But while companies may want to focus on luring back customers as quickly as possible, a new Nielsen report warns that such short-term thinking may do lasting harm — and that it’s essential to balance activation with a long-term focus on brand awareness.
“The pause in spend likely had an adverse effect on brand awareness for many companies,” the report says. “It’s atypical for brand awareness to drop to zero — even when brands go dark for long periods — but brand awareness does decay, which is why it’s normal to see very well-known brands maintain robust ad campaigns even during normal market conditions. Their sole goal is to combat decay. So it’s likely that much of the uptick in U.S. advertising that occurred in August was focused on awareness rather than activation.”

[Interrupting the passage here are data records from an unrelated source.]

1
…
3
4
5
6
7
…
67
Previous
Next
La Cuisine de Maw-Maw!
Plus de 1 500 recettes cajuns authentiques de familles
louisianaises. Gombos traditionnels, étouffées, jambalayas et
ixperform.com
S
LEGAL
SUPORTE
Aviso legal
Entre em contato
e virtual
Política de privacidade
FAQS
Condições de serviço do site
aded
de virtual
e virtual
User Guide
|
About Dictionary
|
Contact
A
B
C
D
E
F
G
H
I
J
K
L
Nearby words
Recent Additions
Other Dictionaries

Nielsen believes this approach should continue. “On average, it takes three to five years to recover equity lost because of halted advertising, and long-term revenue can take a 2% hit for every quarter a brand stops advertising.”
Nielsen adds that companies which “frugally” maintained their marketing efforts during the crisis protected as much as 9% of total sales annually.

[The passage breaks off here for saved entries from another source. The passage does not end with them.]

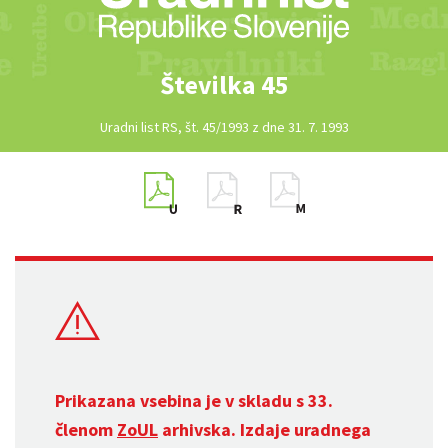
Številka 45
Uradni list RS, št. 45/1993 z dne 31. 7. 1993
Prikazana vsebina je v skladu s 33.
členom
ZoUL
arhivska. Izdaje uradnega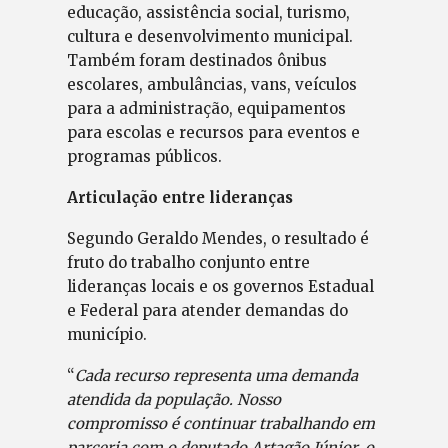
educação, assistência social, turismo,
cultura e desenvolvimento municipal.
Também foram destinados ônibus
escolares, ambulâncias, vans, veículos
para a administração, equipamentos
para escolas e recursos para eventos e
programas públicos.
Articulação entre lideranças
Segundo Geraldo Mendes, o resultado é
fruto do trabalho conjunto entre
lideranças locais e os governos Estadual
e Federal para atender demandas do
município.
“
Cada recurso representa uma demanda
atendida da população. Nosso
compromisso é continuar trabalhando em
parceria com o deputado Artagão Júnior, o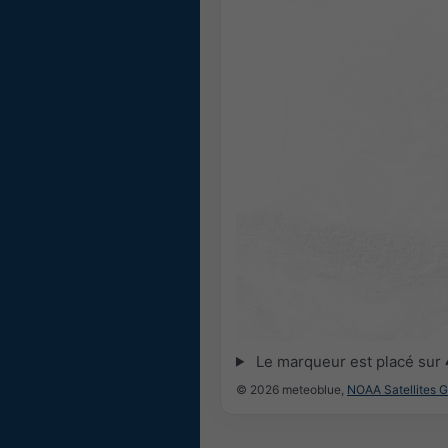
Le marqueur est placé sur
© 2026 meteoblue,
NOAA Satellites 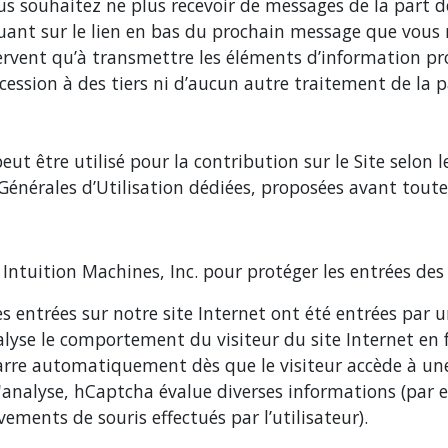
us souhaitez ne plus recevoir de messages de la part de
uant sur le lien en bas du prochain message que vous r
 servent qu’à transmettre les éléments d’information p
 cession à des tiers ni d’aucun autre traitement de la p
 être utilisé pour la contribution sur le Site selon le
 Générales d’Utilisation dédiées, proposées avant toute
e Intuition Machines, Inc. pour protéger les entrées des
nées entrées sur notre site Internet ont été entrées p
lyse le comportement du visiteur du site Internet en 
rre automatiquement dès que le visiteur accède à une 
'analyse, hCaptcha évalue diverses informations (par ex
vements de souris effectués par l’utilisateur).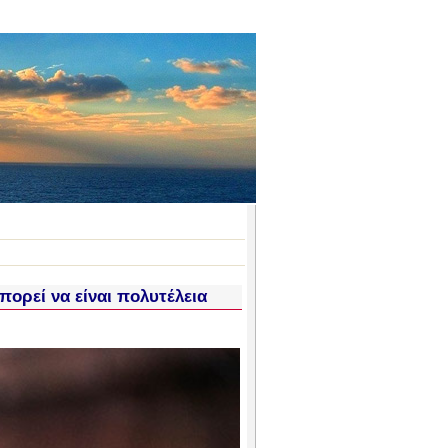
ορεί να είναι πολυτέλεια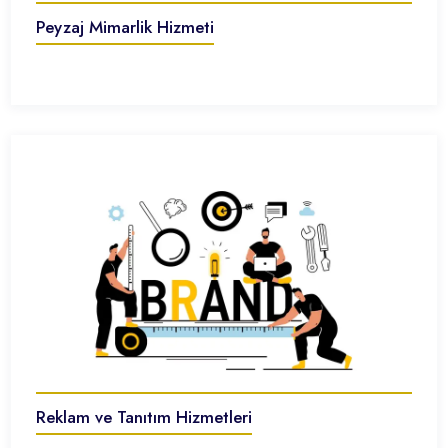
Peyzaj Mimarlik Hizmeti
Reklam ve Tanıtım Hizmetleri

“Playing the long game is critical,” Nielsen says. “The long-term impact of marketing is 88% higher than the short-term impact.”

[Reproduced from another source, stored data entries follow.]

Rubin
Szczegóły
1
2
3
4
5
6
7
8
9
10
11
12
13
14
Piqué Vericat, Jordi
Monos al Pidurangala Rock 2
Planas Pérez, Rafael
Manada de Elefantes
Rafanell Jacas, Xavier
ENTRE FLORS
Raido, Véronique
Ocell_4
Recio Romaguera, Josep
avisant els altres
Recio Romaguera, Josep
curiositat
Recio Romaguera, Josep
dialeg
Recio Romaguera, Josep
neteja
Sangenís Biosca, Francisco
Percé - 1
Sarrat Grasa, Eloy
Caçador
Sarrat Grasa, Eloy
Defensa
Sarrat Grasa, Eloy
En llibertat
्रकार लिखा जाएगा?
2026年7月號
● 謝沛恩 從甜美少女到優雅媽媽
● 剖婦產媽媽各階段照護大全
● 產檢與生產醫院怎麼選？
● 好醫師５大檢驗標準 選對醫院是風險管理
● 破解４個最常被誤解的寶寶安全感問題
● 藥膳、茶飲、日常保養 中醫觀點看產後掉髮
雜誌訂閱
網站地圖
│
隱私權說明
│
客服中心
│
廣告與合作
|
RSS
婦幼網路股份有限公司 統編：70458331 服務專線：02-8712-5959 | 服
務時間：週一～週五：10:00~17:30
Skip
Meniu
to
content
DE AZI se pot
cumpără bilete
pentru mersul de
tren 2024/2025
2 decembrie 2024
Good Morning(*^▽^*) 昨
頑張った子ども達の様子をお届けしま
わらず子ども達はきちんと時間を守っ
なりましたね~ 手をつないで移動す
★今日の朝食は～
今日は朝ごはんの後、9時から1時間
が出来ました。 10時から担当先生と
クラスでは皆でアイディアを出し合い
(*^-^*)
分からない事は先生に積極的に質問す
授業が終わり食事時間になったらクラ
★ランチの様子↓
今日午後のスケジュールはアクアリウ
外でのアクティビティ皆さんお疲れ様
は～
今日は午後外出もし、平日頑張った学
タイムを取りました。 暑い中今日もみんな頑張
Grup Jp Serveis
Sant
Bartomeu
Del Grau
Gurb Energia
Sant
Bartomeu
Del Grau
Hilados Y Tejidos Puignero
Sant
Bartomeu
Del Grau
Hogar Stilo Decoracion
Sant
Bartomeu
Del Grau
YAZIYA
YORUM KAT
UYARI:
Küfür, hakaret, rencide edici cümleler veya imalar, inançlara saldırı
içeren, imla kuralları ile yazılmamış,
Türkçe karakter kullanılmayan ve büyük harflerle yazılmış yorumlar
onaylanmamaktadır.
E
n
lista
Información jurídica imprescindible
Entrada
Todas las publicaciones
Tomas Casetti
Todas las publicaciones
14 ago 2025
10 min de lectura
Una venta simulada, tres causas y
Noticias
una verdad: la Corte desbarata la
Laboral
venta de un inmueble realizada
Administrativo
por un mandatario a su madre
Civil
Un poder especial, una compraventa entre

The report links brand awareness to interest — and, therefore, to revenue. “Nielsen sales forecast data shows that there is a nearly linear relationship between interest and sales (e.g., a 10% increase in interest will lead to a 10% increase in sales).”
“Given the upended nature of the world in 2020, it’s not surprising to see brands pulling back, hedging their spending and focusing on sure bets, like digitally delivered discounts and direct-mailed promotions to current customers,” the report continues. “Those activation-oriented tactics are important, but they don’t work in isolation [and] might not work in situations where companies paused brand awareness efforts.”
The article also cautions against simply spending in areas that drive the greatest brand lift. “Data from Nielsen Total Media Resonance shows that the channel with the greatest spend drives the greatest lift 70% of the time,” the report says. “So a brand should expect its biggest channel to drive the greatest brand lift, but that doesn’t mean additional spend there will automatically drive incremental lift. It likely won’t.”
Nielsen finds the channel with the greatest lift has the greatest marginal efficiency only 24% of the time. “And according to Total Media Resonance analyses, increasing investment in your largest channel is actually an ineffective choice for growing brand health in 96% of cases.”
While brand awareness is important, it’s important for marketers to be aware of the way economic forces and social activism are shaping consumers’ attitudes. Earlier this year, Nielsen’s “Adapting to a New Normal” webinar reported that more than four in 10 consumers preferred to buy from brands that use advertising to explain how they’re helping customers and employees. “Given the depressed economy and resultant job losses,” Nielsen warns, “pitching financially constrained consumers with activation-geared marketing efforts... could even turn consumers off for good.”
While “sales-activation strategies may drive short-term gains,” the report says, “Nielsen Marketing Mixed Modeling analyses show that about half of the sales impact from marketing comes long after an initial campaign launch, highlighting the powerful force that brand building has on bottom-line sales.”